Wyandottes are nice. I've had 3 in my life with chickens and each one was not pick-up friendly but would always like to be near me outside. It was like she was my bodyguard.


----------



## chickenmommy (Apr 30, 2013)

I have one silver laced wyandotte left, I rehomed the rest because they were the bullies of the group and sometimes wouldn't let anyone else eat. And they were the least sociable


----------



## chickenqueen (Jan 9, 2016)

My first batch of chicks were Silver laced Wyandottes.They were a good group of birds.I also wanted a couple of Brahmas but they don't come in until Thurs.Oh,what to do...


----------



## chickenmommy (Apr 30, 2013)

You get them all Chickenqueen lol


----------



## seminole wind (Aug 22, 2015)

chickenqueen said:


> My first batch of chicks were Silver laced Wyandottes.They were a good group of birds.I also wanted a couple of Brahmas but they don't come in until Thurs.Oh,what to do...


I know the feeling! I think it's easier to wait for eggs hatching in the incubator. So you're getting Brahmas? They are supposed to be nice big birds. I hear you can keep a few roos together in a flock too.

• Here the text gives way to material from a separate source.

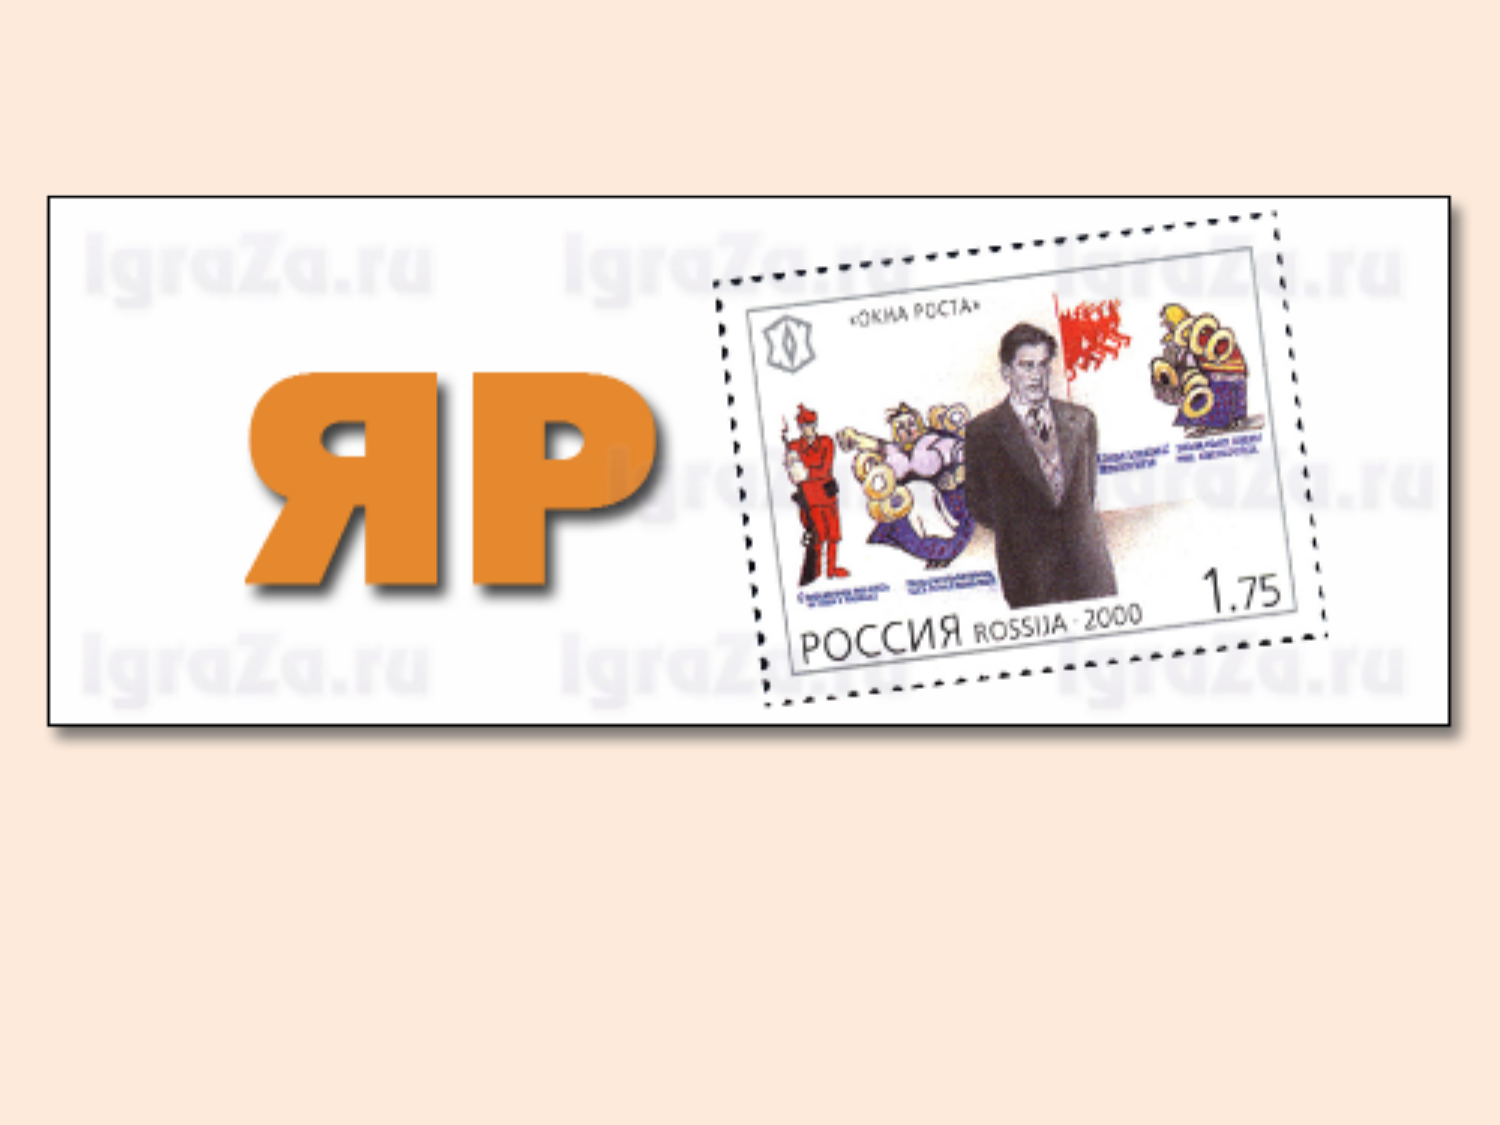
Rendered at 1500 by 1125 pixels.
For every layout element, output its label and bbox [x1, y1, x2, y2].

picture [0, 160, 1500, 762]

I'm waiting for my puppy coming next Tuesday.


----------



## azbison (Nov 17, 2015)

We actually had good luck picking up different breeds at the local CO-OP


----------



## jstringerrn75 (Oct 24, 2015)

I have 3 Brahmas. They are wonderful! So sweet. They follow me around, like to be picked up and are just all around sweet.


----------



## seminole wind (Aug 22, 2015)

Here's SLW. She was such a model. Always took a good picture


----------



## dawg53 (Aug 25, 2015)

Beautiful hen Karen.


----------



## robin416 (Sep 8, 2013)

She looks like one of those you want to pet all of the time.


----------



## seminole wind (Aug 22, 2015)

She was one of those that was by my side all the time but didn't want to be touched.


----------



## robin416 (Sep 8, 2013)

That wouldn't stop the urge to touch, even if she wanted none of it.


----------



## zamora (May 26, 2015)

You should submit that first photo to Backyard Chicken magazine, it's cover worthy in my opinion. She's beautiful!


----------



## seminole wind (Aug 22, 2015)

I am an absentee member there. They really screwed me politically. I became a moderator and a few months later 3 of the lifer mods didn't like me because I didn't join into their ridicule of some members. They made an excuse that I didn't get along with them! So that and what they were doing to a few friends of mine that they hated for no reason made me so upset and angry I don't go there. So I won't be posting anything over there anymore. 


This place reminds me of one of those long friendship threads that they had over there. Where people like a smaller group that knows eachother better , and has more interest in some members instead of feeling like you're in a warehouse .

I've thought that the backyard chicken magazine was part of BYC.


----------



## robin416 (Sep 8, 2013)

She said magazine, she didn't say that other place. 

Wow, that puppy really needs to be safely in your hot little hands. The waiting is getting to you big time.


----------



## chickenqueen (Jan 9, 2016)

Gorgeous hen!


----------



## seminole wind (Aug 22, 2015)

So BYC doesn't own BYC magazine?


----------